In general, the benchmark revision was worse than had been advertised, with unadjusted payrolls for the benchmark month of March 2008 being revised lower by 89,000, instead of the initial estimate of a 21,000 downward adjustment.
As noted in the Flash Update of February 6th, on a seasonally-adjusted basis, the benchmarking translated into a downward adjustment in payroll levels in excess of 200,000 for each month from May 2008 on. The effect was to suggest weaker growth patterns in place before the 2008 election. The annualized quarter-to-quarter contraction in seasonally-adjusted payrolls deepened to 1.3% in the second quarter of 2008, versus the earlier estimate of 0.6%; the annualized quarter-to-quarter contraction deepened to 1.5% in the third quarter, versus the earlier estimate of 1.1%; but the annualized quarter-to-quarter contraction narrowed to 3.6% in the fourth quarter, versus the earlier estimate of 3.7%.
The graphs on the following page plot the old and revised series (including January 2009) for payroll levels (seasonally adjusted) as well as for annual change (not seasonally adjusted). In both instances the current economic downturn now stands a little deeper than it had in previous reporting.

Great Depression:
Money Supply and Consumer Prices Rebounded
Following Abandonment of Domestic Gold Standard
The following four graphs show activity surrounding the Great Depression, as it related to broad money growth, consumer inflation, GDP and industrial production. The money supply estimates are from Milton Friedman and Anna Jacobson Schwartz’s "A Monetary History of the United States, 1867-1960." The measure there is as broad as it existed, and it eventually ties into early estimates of M2 and M3, where M3, in more recent years, was generally the broadest money supply measure followed until its abandonment by the Fed in March 2006 (see the SGS Money Supply Special Report of August 8, 2008).
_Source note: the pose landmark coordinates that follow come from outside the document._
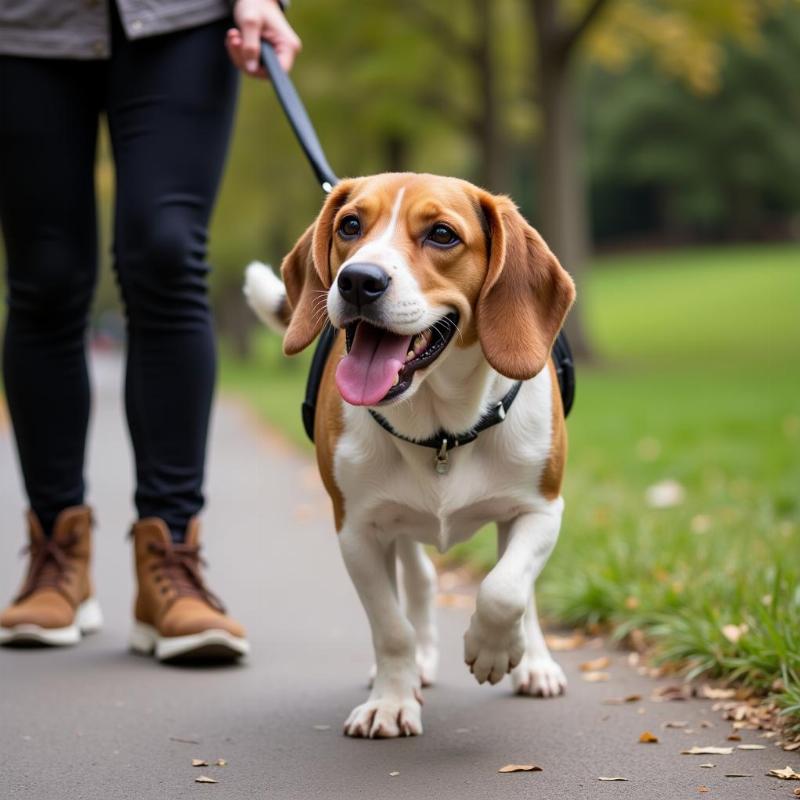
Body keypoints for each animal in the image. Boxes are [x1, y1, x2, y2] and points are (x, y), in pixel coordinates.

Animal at [244, 173, 576, 736]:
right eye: (349, 225)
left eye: (442, 234)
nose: (358, 280)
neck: (441, 429)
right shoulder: (357, 530)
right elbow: (391, 626)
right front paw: (392, 701)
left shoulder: (542, 509)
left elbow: (505, 590)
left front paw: (494, 650)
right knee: (420, 580)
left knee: (517, 590)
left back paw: (532, 661)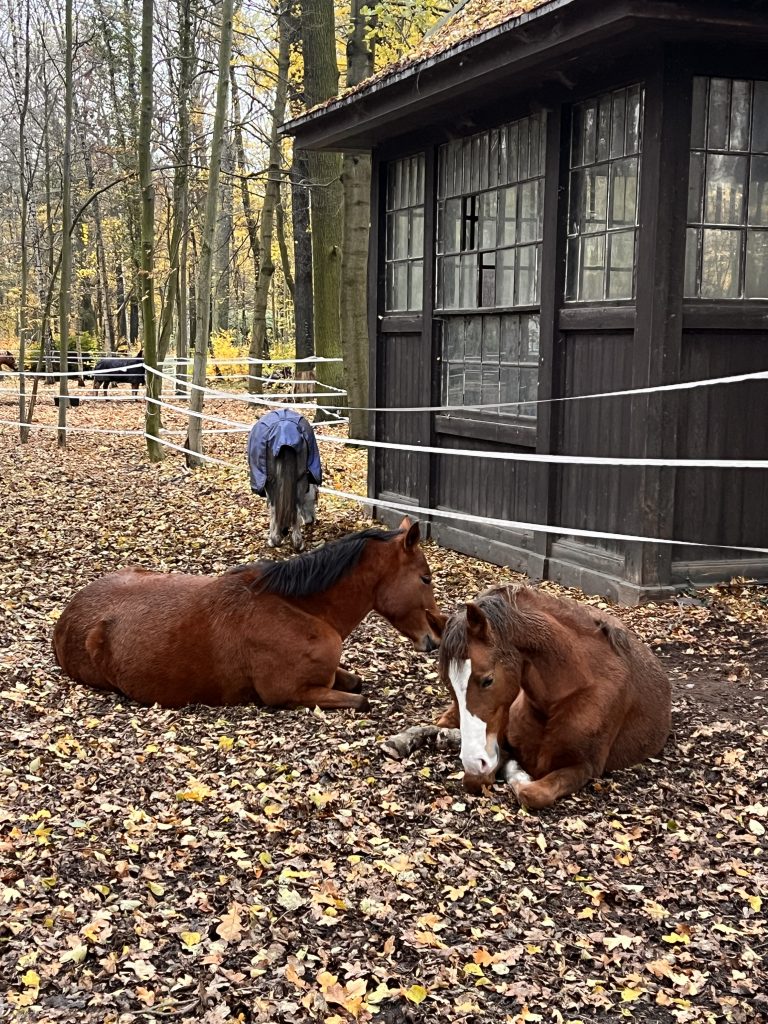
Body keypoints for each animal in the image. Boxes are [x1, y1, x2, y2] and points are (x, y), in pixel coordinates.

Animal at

The following background is as published in the Reporting/Market Focus of SGS Newsletter No. 47, where various U.S. economic contractions were detailed by sitting the President at the time of onset:
Hoover; Timing/Duration: Aug 1929 to Mar 1933, 43 months; Peak-to-Trough Contraction: 33%; Nature: Structural/Liquidity. Background: The Great Depression. Collapse of debt excesses from 1920s and liquidity crisis, extreme income variance, overbuilding, stock crash, banking collapse, industrial restructuring as long-term aftershock of Panama Canal construction and World War I end, permanent job losses.
F Roosevelt-I; Timing/Duration: May 1937 to Jun 1938, 13 months; Peak-to-Trough Contraction: 18%; Nature: Structural. Background: Second-dip of Great Depression.
As shown in the GDP and industrial production graphs, the Great Depression was a double-dip downturn, encompassing the more severe 1929 to 1933 contraction and the 1937 to 1938 downturn. It was the war in Europe and surging defense orders from Britain that eventually ended the depression.
Of particular interest in the current monetary debate is what happened with the money supply. As the banks collapsed into 1933 and deposits were lost, the money supply collapsed along with sharp deflation in consumer prices. It was the fear of a similar banking collapse and loss of deposits (despite limited deposit insurance) that Mr. Bernanke was trying to avoid as the current crisis broke. The depository end of the current system appears to be stable, at the moment.
One reason Roosevelt abandoned the gold standard in 1933 was that it imposed discipline on the money supply. Once gold was abandoned, the government moved to the "debt standard" and spent a great deal of money; the money supply expanded and consumer prices rose anew.